Il problema è che le alberature per strade e parcheggi sono più complicate da reperire, perché devono essere uniformi, perlomeno all’interno di ogni filare, e perché si tratta di alberi che devono avere una chioma alta, quindi già più ‘adulti’. Inoltre è utile che si tratti di piante con un’ampia copertura arborea, ovvero un’ampia proiezione a terra della chioma. Non si può, insomma, valutare la disponibilità di piante e valutare caso per caso cosa mettere a dimora, come è stato fatto in questo caso.

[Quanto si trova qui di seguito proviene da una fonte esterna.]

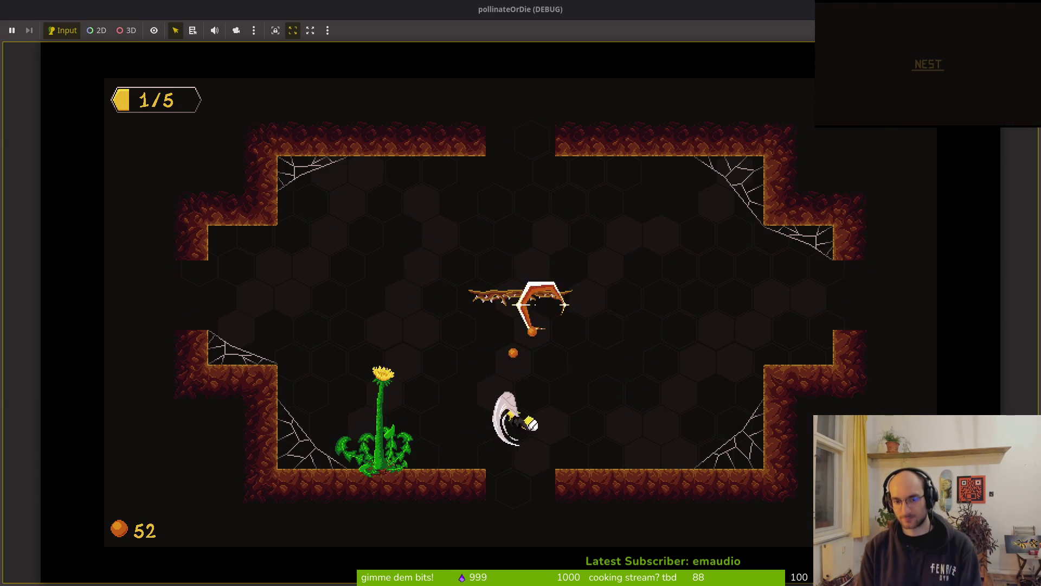
{"action": "key", "text": "Left"}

Inoltre, spesso “nei centri storici non si riesce a intervenire”, quindi non resta che farlo nelle aree industriali e nelle aree di nuova urbanizzazione. “Negli interventi edilizi si prevede la messa a dimora di alberi, ma se dobbiamo fare una cintura verde, come peraltro previsto dal Piano degli interventi elaborato da Boeri e in corso di approvazione, è importante pensare a come reperire le aree”, evidenzia Degl’Innocenti, che rileva qualche problema anche fuori dalle città.

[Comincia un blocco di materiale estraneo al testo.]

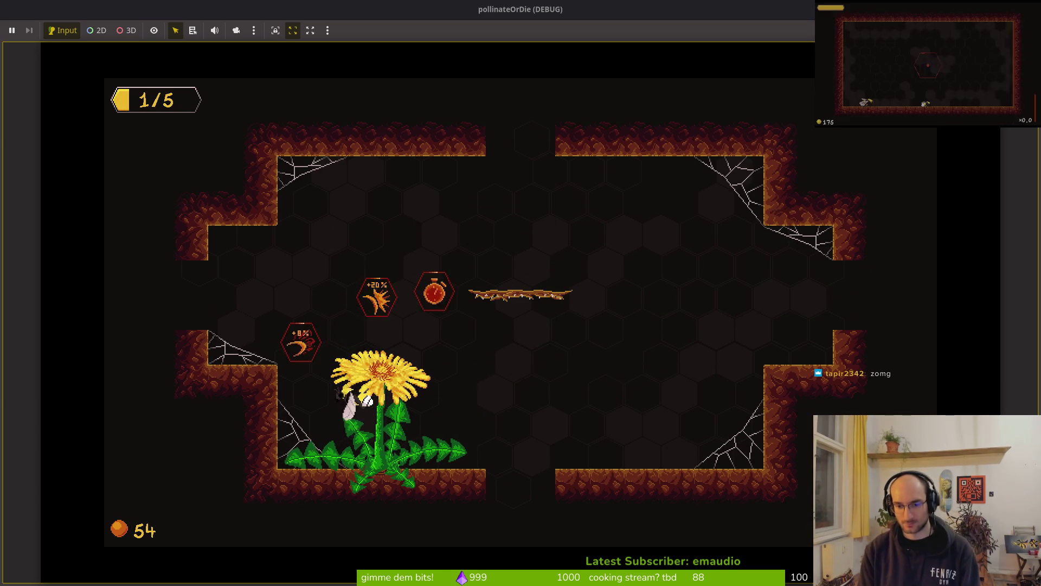
{"action": "key", "text": "Down"}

“Io vedo una competizione… Si parla di incentivare l’agricoltura urbana di prossimità, ma quindi bisogna fare un ragionamento approfondito su come gestire la cosa: vogliamo riforestare o coltivare?“. Per questo è fondamentale che ci sia una struttura deputata a studiare e gestire lo sviluppo dell’infrastruttura verde cittadina, che in futuro dovrà estendere la sua influenza anche al verde privato. “A Padova l’1,72% del territorio complessivo è coperto da alberature pubbliche, ma se si considera anche le alberature in aree private la superficie coperta dalle chiome sale al 18%. Quindi è chiaro che il contributo del verde privato è determinante e che serve un regolamento del verde che vada a disciplinare anche gli interventi sugli alberi privati”, conclude Degl’Innocenti.

La messa a dimora di 10.000 alberi prevista a Padova, spiega la Dire (www.dire.it), “è la prima operazione di questo tipo realizzata in Italia“, aggiunge l’assessora comunale ad Ambiente, Verde, Parchi e Agricoltura Chiara Gallani. “Pianteremo alberi di dimensioni già relativamente grandi, destinati a diventare la principale infrastruttura verde del nostro territorio”, prosegue, sottolineando che le piante “miglioreranno la qualità della vita della comunità e la resistenza del territorio, rendendolo più adatto a reagire ai cambiamenti climatici”, con “particolari benefici per la salute e il benessere della popolazione, l’attività turistica della città, la sostenibilità dello sviluppo urbano”. Senza contare che “renderanno Padova ancora più bella” e che “rappresentano un risorsa efficacissima per rendere concreti gli impegni contenuti nel Paesc (Piano d’azione per l’energia sostenibile e il clima), conclude.